School of Psychological Science, La Trobe University, Australia.
Risk Anal. 2010 Mar;30(3):512-23. doi: 10.1111/j.1539-6924.2009.01337.x. Epub 2009 Dec 17.
Elicitation of expert opinion is important for risk analysis when only limited data are available. Expert opinion is often elicited in the form of subjective confidence intervals; however, these are prone to substantial overconfidence. We investigated the influence of elicitation question format, in particular the number of steps in the elicitation procedure. In a 3-point elicitation procedure, an expert is asked for a lower limit, upper limit, and best guess, the two limits creating an interval of some assigned confidence level (e.g., 80%). In our 4-step interval elicitation procedure, experts were also asked for a realistic lower limit, upper limit, and best guess, but no confidence level was assigned; the fourth step was to rate their anticipated confidence in the interval produced. In our three studies, experts made interval predictions of rates of infectious diseases (Study 1, n = 21 and Study 2, n = 24: epidemiologists and public health experts), or marine invertebrate populations (Study 3, n = 34: ecologists and biologists). We combined the results from our studies using meta-analysis, which found average overconfidence of 11.9%, 95% CI [3.5, 20.3] (a hit rate of 68.1% for 80% intervals)-a substantial decrease in overconfidence compared with previous studies. Studies 2 and 3 suggest that the 4-step procedure is more likely to reduce overconfidence than the 3-point procedure (Cohen's d = 0.61, [0.04, 1.18]).
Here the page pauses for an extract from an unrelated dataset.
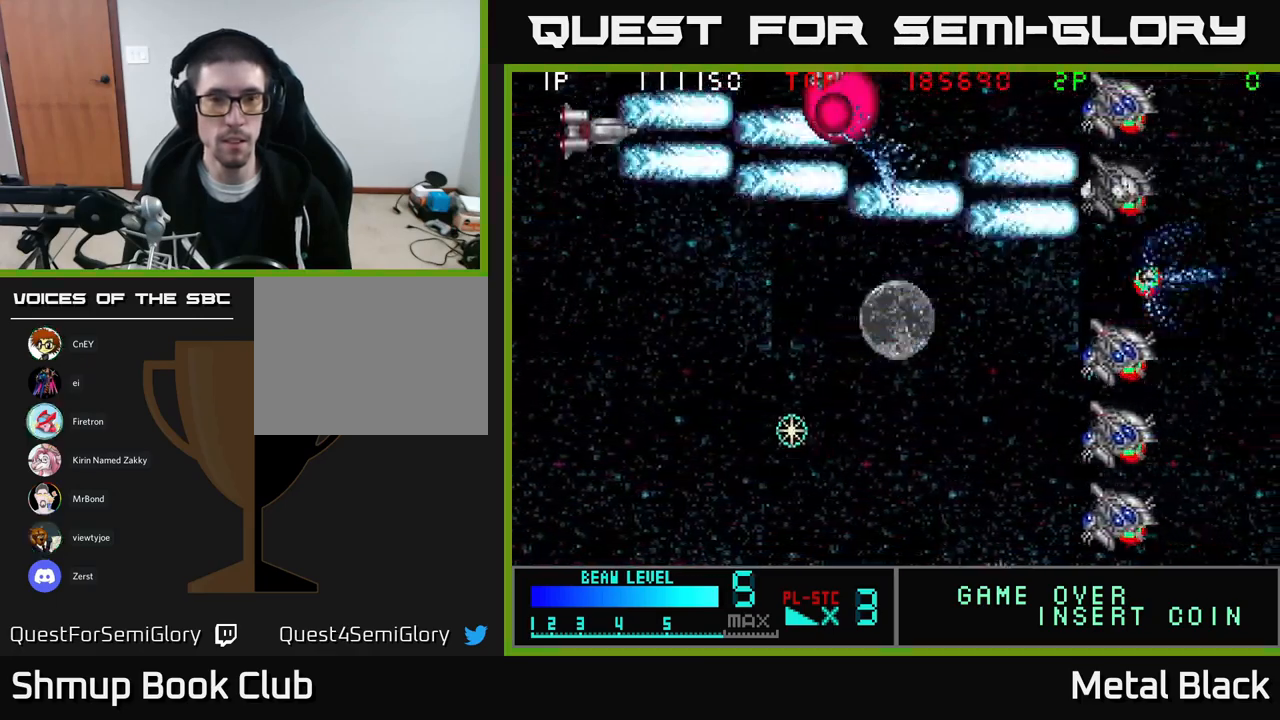
{"buttons": ["DPAD_DOWN"], "events": [[50, "A", "up"], [50, "DPAD_UP", "up"], [100, "A", "down"], [100, "DPAD_DOWN", "down"], [117, "DPAD_LEFT", "down"], [284, "A", "up"], [350, "A", "down"], [384, "DPAD_LEFT", "up"], [467, "A", "up"]]}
当可用数据有限时,征求专家意见对于风险分析很重要。专家意见通常以主观置信区间的形式征求;然而,这些往往存在很大的过度自信。我们研究了征求意见的问题格式的影响,特别是征求意见过程中的步骤数量。在 3 点征求意见过程中,要求专家提供下限、上限和最佳猜测,这两个限制形成了一定置信水平(例如 80%)的区间。在我们的 4 步区间征求意见过程中,专家还被要求提供现实的下限、上限和最佳猜测,但不指定置信水平;第四步是评估他们对产生的区间的预期置信度。在我们的三项研究中,专家对传染病的发病率进行了区间预测(研究 1,n = 21 和研究 2,n = 24:流行病学家和公共卫生专家),或海洋无脊椎动物种群(研究 3,n = 34:生态学家和生物学家)。我们使用荟萃分析综合了我们的研究结果,发现平均过度自信为 11.9%,95%CI [3.5, 20.3](80%区间的命中率为 68.1%)-与之前的研究相比,过度自信有了实质性的降低。研究 2 和 3 表明,4 步程序比 3 点程序更有可能降低过度自信(Cohen's d = 0.61,[0.04, 1.18])。